Stored records
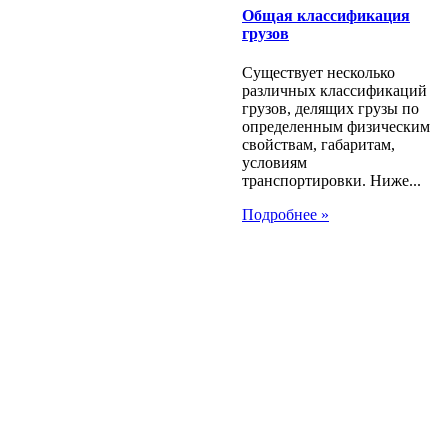
Общая классификация
грузов
Существует несколько
различных классификаций
грузов, делящих грузы по
определенным физическим
свойствам, габаритам,
условиям
транспортировки. Ниже...
Подробнее »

What you need to do
Could every line above be set down exactly, with the pictures omitted?

Response for this exercise
Общая классификация
грузов
Существует несколько
различных классификаций
грузов, делящих грузы по
определенным физическим
свойствам, габаритам,
условиям
транспортировки. Ниже...
Подробнее »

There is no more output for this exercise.